▸ **Tugas Latihan**:
1/ Sebutkan semua pakaian yang dikenakan penulis saat mulai mendaki bukit penanjakan, sebelum menyewa jaket, menurut kutipan tentang Bromo.
2/ Ketik ulang bagian kutipan tentang Bromo mulai dari "Menanti Fajar di Penanjakan" dan berlanjut sampai "here it goes.".

▸ **Kutipan Sumber**:
■ ■ ■
Menanti Fajar di Penanjakan Bromo

Tujuan liburan gua berikutnya ialah Kota Batu, Jawa Timur. Kota kecil yang begitu teduh dan sejuk ini dijuluki De Kleine Zwitserland atau Swiss Kecil di pulau Jawa. Sebenarnya, karena gua stay di Batu cukup lama, gua pergi ke berbagai tempat, tapi tidak bisa gua ceritakan semua karena terlalu panjang. Jadi, yang akan gua sampaikan hanya perjalanan wisata sunrise ke Gunung Bromo yang gua lakukan pada Rabu (7/8) malam hingga Kamis (8/8) pagi. And here it goes.

Malam pun datang. Perlengkapan untuk pergi ke Bromo sudah dipersiapkan. Gua menanti dengan rasa berdebar, sangat antusias. Pihak travel menginformasikan bahwa kami akan dijemput dari homestay sekitar jam 11 malam dan akan berkendara selama 3 jam menuju basecamp milik travel tersebut. Oh iya, tourism travel  yang kami gunakan untuk berwisata ke Bromo ini ialah Abimanyu Tour. Midnight-Sunrise Open Trip yang kami ikuti dari travel Abimanyu ini dihargai Rp. 350,000,- per orang. Harga tersebut sudah termasuk makan siang, snack dan perlengkapan lain seperti topi dan sarung tangan, serta antar jemput gratis dari homestay ke basecamp di Bromo. Sekitar pukul 23:15, mobil travel datang menjemput kami. Di dalam mobil, sudah ikut pula beberapa peserta tour yang lain. Mobil pun berjalan, membelah keheningan malam. Satu per satu peserta dijemput dari tempat persinggahan mereka, sebelum perjalanan menuju Bromo benar-benar dimulai. Sesekali gua memutar lagu di handphone, mengalun ke telinga melalui earphone.

Sekitar pukul 02:00 dinihari di hari Kamis (8/8), kami tiba di basecamp. Begitu keluar dari mobil, udara dingin langsung menyergap. Gua yang lengah langsung terkesiap, dingin banget, beb! Kami dipersilahkan untuk beristirahat sejenak, untuk meminjam kamar mandi. Setelah itu, perjalanan menuju bukit penanjakan Bromo dilakukan dengan menaiki mobil jeep. Satu mobil jeep membawa lima orang perserta. Nyokap dan dua orang lainnya duduk di bangku belakang, sementara gua dan bokap di bangku depan. Malam bertambah hening, kami membelah gelapnya hutan bertemankan suara serangga malam. Udara dingin semakin kuat menyergap, detak jantung mulai berderap. Sesampainya di kaki bukit penanjakan, jeep berhenti. Kami semua dipersilahkan turun untuk menanti fajar di atas bukit. Gua mulai berjalan menyusuri jalan menanjak, melawan hawa dingin yang membekukan. Gua gak tau sudah berapa derajat suhu di atas sana, mungkin sudah turun dibawah 10 derajat Celcius. To be honest, I wore the wrong clothes there.  Gua cuma mengenakan kaos rajut dan jaket cardigan yang gak seberapa tebal dan celana training yang sedikit ngatung. Alhasil, udara dingin pun menggerayangi badan gua sepuasnya. Menyerah, akhirnya gua memilih untuk menyewa jaket yang ditawarkan penyewa lokal disana seharga Rp. 20,000,-. At least, gua gak terlalu beku dengan bantuan jaket ini. Di jalan menanjak, gua dan rombongan kembali berhenti untuk meminjam kamar mandi di sebuah warung. Gua gak sampe kebelet sih, tapi bokap. Setelah ke kamar mandi, doi menyempatkan diri untuk minum kopi terlebih dahulu sebelum lanjut naik ke puncak bukit. Selesai ngopi, yuk lanjut jalan lagi!
■ ■ ■
▸ **Data Tersedia**:
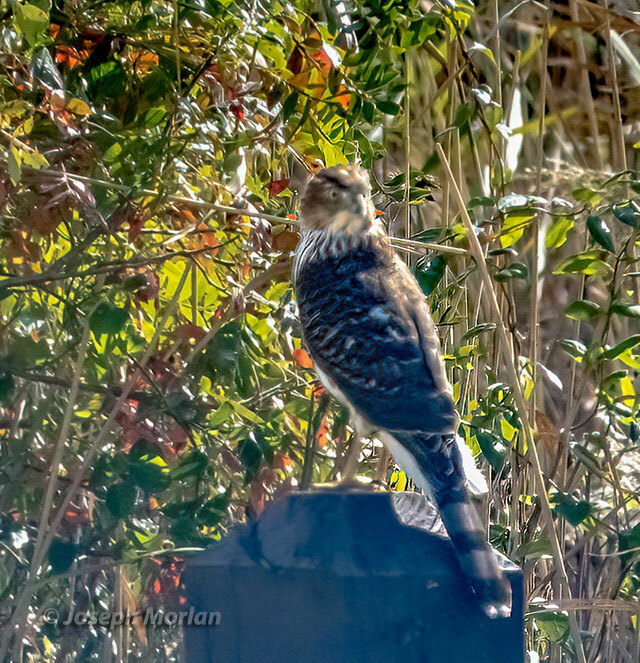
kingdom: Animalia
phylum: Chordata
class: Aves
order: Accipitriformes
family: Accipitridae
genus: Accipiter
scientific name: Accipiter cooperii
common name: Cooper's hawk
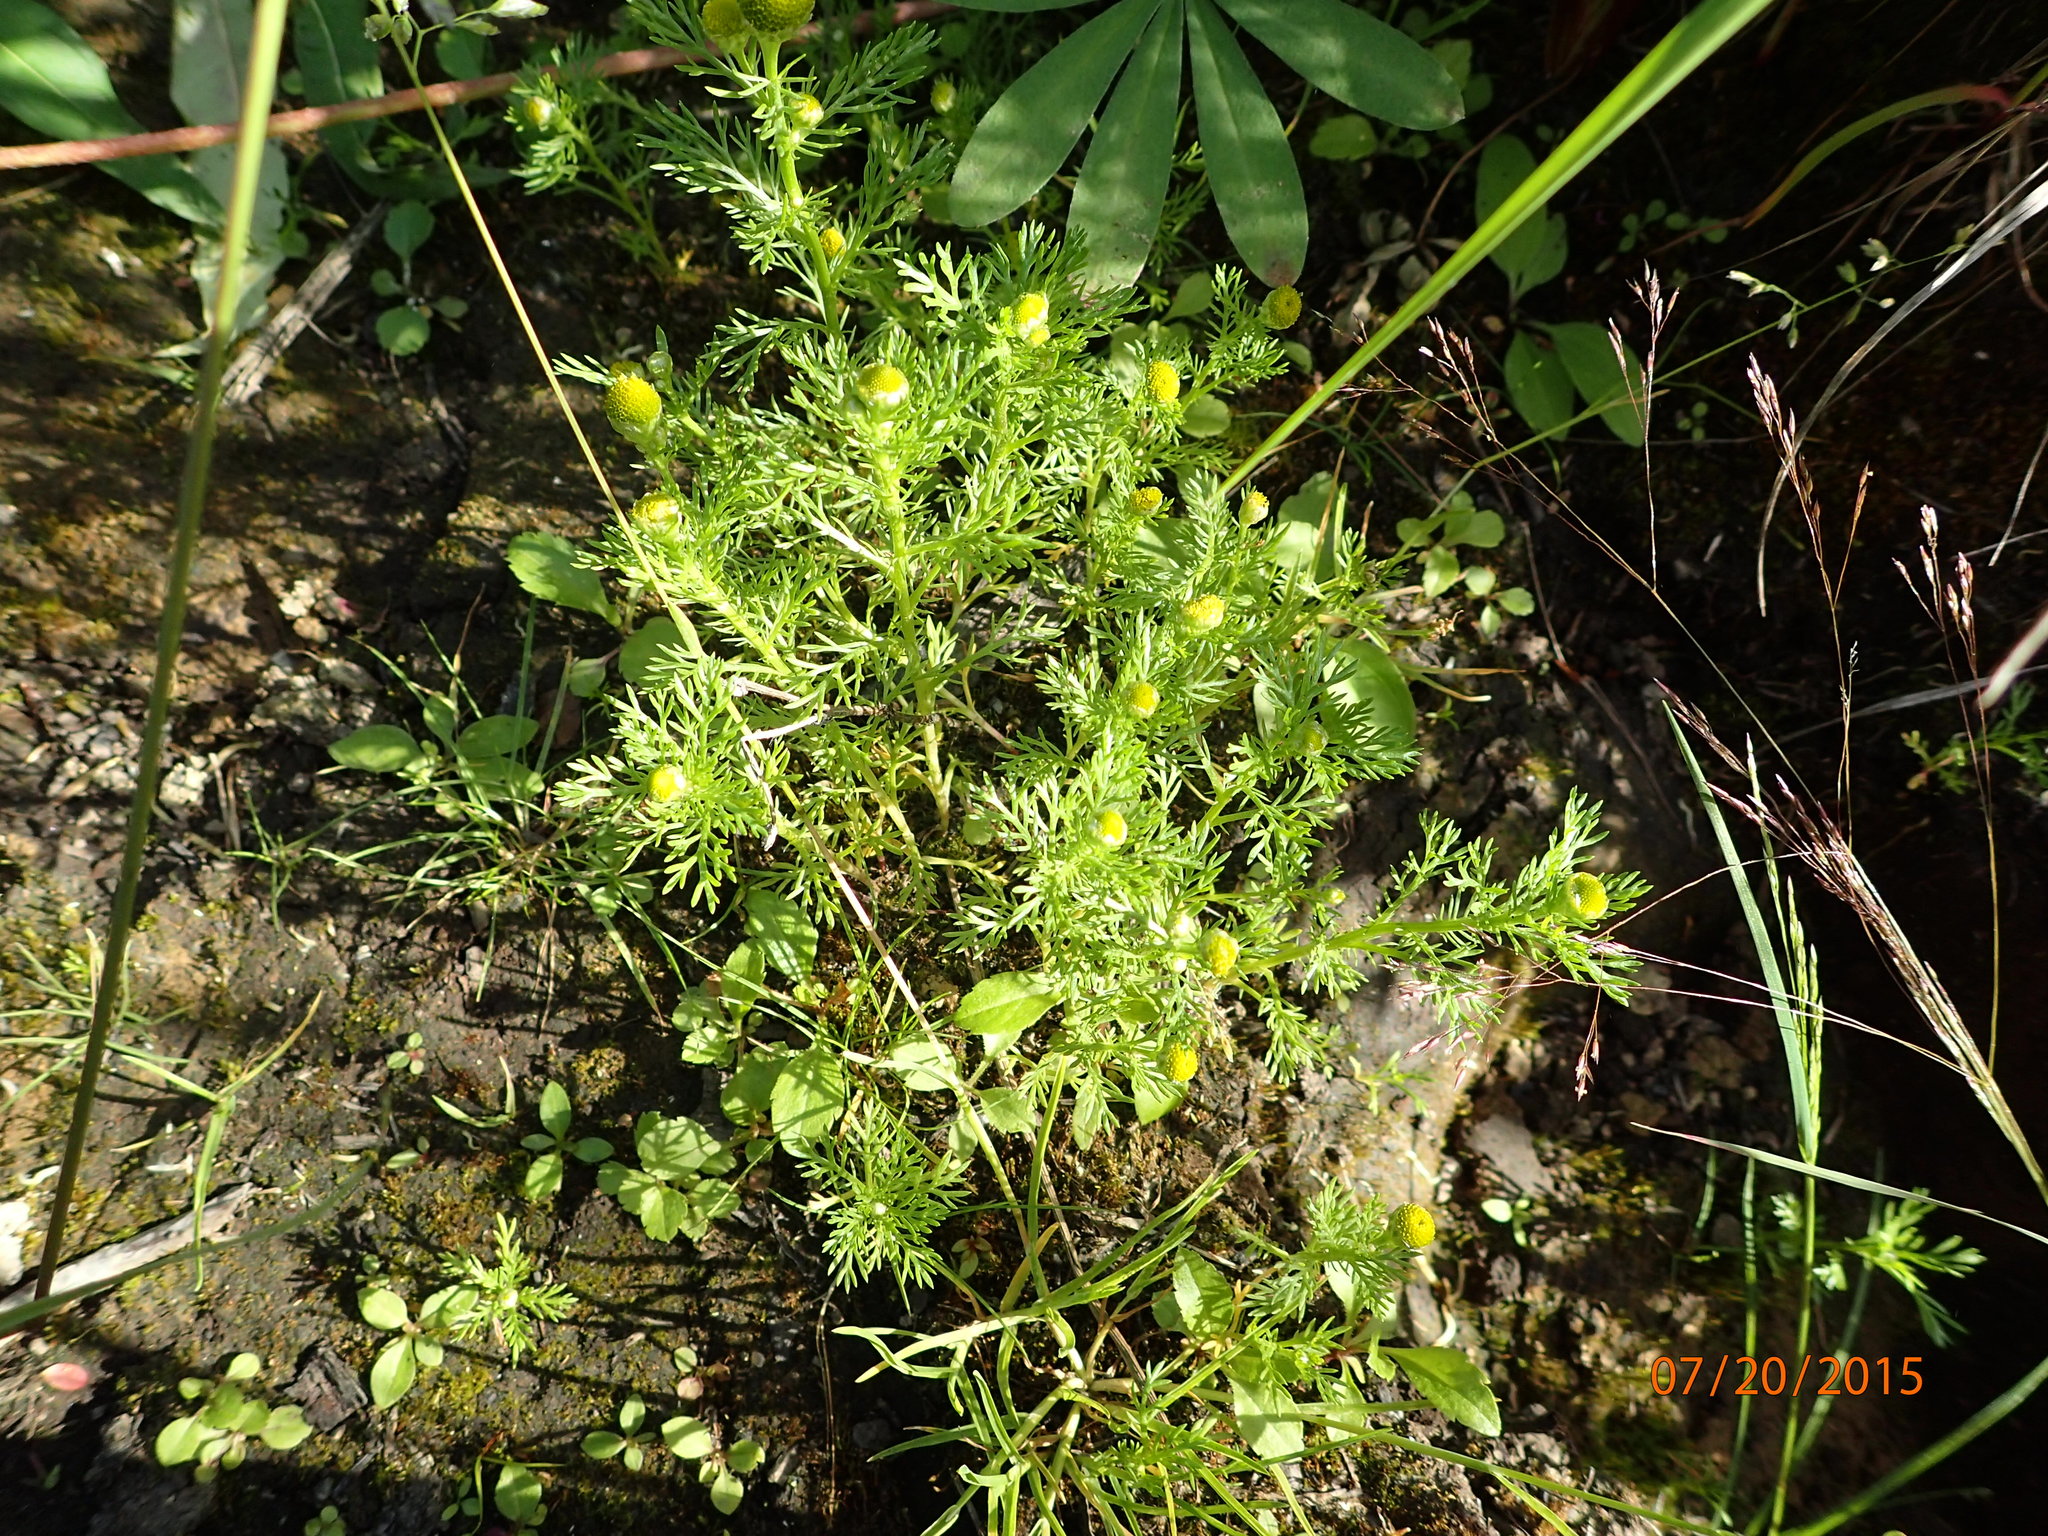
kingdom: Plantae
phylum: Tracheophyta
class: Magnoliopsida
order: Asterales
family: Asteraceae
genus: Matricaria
■ ■ ■
▸ **Hasil Latihan**:
1/ kaos rajut, jaket cardigan, celana training

2/
Menanti Fajar di Penanjakan Bromo

Tujuan liburan gua berikutnya ialah Kota Batu, Jawa Timur. Kota kecil yang begitu teduh dan sejuk ini dijuluki De Kleine Zwitserland atau Swiss Kecil di pulau Jawa. Sebenarnya, karena gua stay di Batu cukup lama, gua pergi ke berbagai tempat, tapi tidak bisa gua ceritakan semua karena terlalu panjang. Jadi, yang akan gua sampaikan hanya perjalanan wisata sunrise ke Gunung Bromo yang gua lakukan pada Rabu (7/8) malam hingga Kamis (8/8) pagi. And here it goes.